There is no surefire way to prevent assassinations, and a well placed sniper could easily put a bullet through them.(Which, in my opinion, is easier than humans, due to their larger cross section. But that doesn't matters.) And they could also have suicide-bombing operatives closing in the Royal Family's location.
But I'm sure there should be some kind of high-techy thingy to circumvent this in the future. Or maybe the technology has gone so advanced that it doesn't matter to whether the King is in open view for an assassination to occur? Your choice to solving this matter.
I would say it is more realistic for the TVs citywide to have different Link Ring connection, not just the Royal Family. There should be a fair amount of commercials, unless, of course, the TV is provided by the government.
(A small bit of improvement, however, would be to implement different kind of Link Rings. I do believe that there are some lions/tigers, especially humans, who doesn't like to wear a collar.)
The good about this? I would say that this is an extremely original idea. Unpolished, but original.
The bad? Some plot holes here and there, easily filled, but requires attention. And grammar/spelling. You might want to consider finding someone to beta your work.(Or use the auto-correct feature in Word. I tried once without it, and my beta complained immediately. This is, however, not an excuse to not improve your spelling.)

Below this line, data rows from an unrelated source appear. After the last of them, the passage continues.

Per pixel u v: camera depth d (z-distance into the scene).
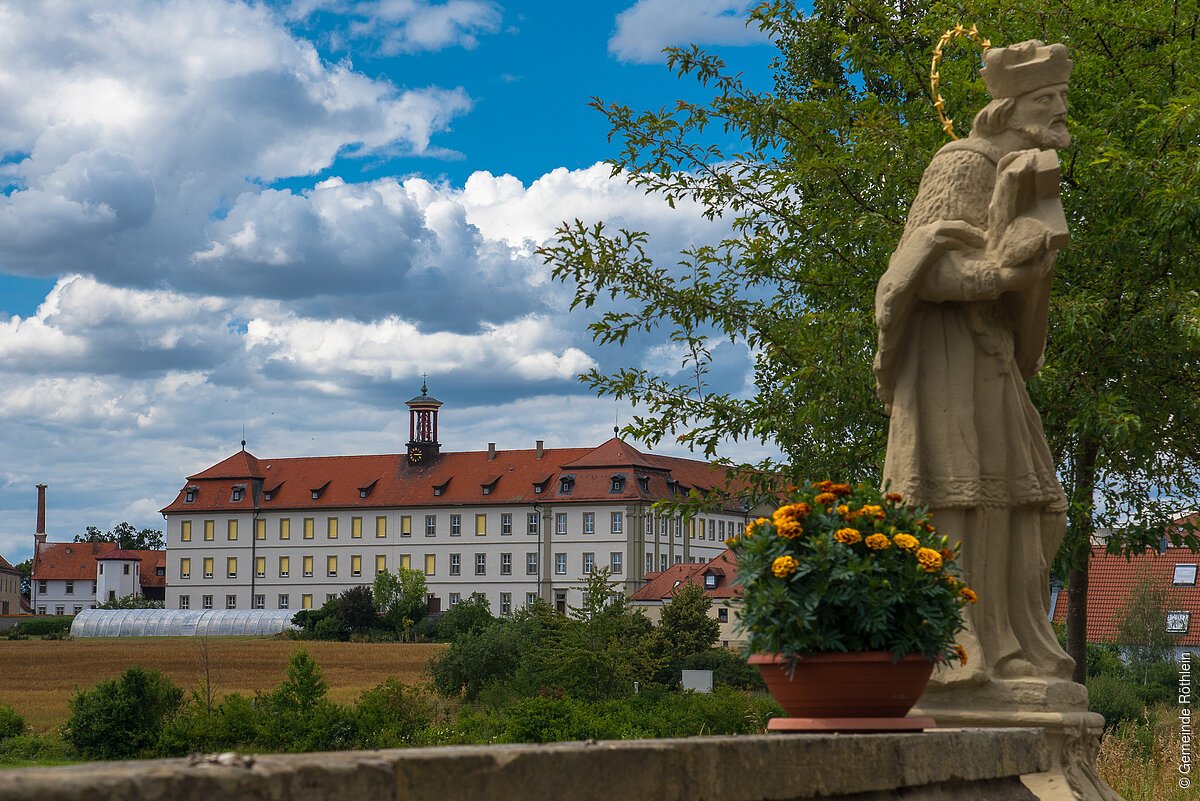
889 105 15.27
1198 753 13.24
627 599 42.38
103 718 39.22
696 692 26.91
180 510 130.12
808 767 4.29
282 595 126.44
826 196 14.48
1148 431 12.92
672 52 15.53
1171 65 13.45
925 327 6.86
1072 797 6.06
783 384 14.52
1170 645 40.47
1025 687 6.48
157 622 115.50
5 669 70.94
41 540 171.25
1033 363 7.04
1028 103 6.85
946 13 14.46
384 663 75.06
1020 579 6.82
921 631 5.50
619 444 118.50
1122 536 13.95
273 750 37.00
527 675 43.81
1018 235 6.50
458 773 3.03
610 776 3.46
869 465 14.18
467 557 119.94
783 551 5.66
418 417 127.31
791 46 19.00
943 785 5.22
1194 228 12.09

However, full analysis is impossible until this thing progress on. So far, I've only seen the prologue, and what comes after is what determines if this is a good story or not. (This probably tells you that I put a lot of emphasis on plot. I'm indeed biased.
)
Overall, it is still inconclusive in whether this story is good or bad. The problems I've seen so far are small or easily solved problems. However, I have not seen enough to find any good parts except for your idea (Which already scored you quite a lot of marks, mind you. As it counts towards the plot part.). At this stage, I can only point out mistakes as I come upon them(Some of them, however, may be only my opinion.)
Anyway, I cannot give you a mark yet. I must see more of this, before I can make up my mind. So sorry 'bout that, mate. Hope you do write more though. Although I cannot gauge your piece now, I do indeed hope that more chapters will arrive in the future.
... Of course, with better grammar/spelling and a coherent plot as well.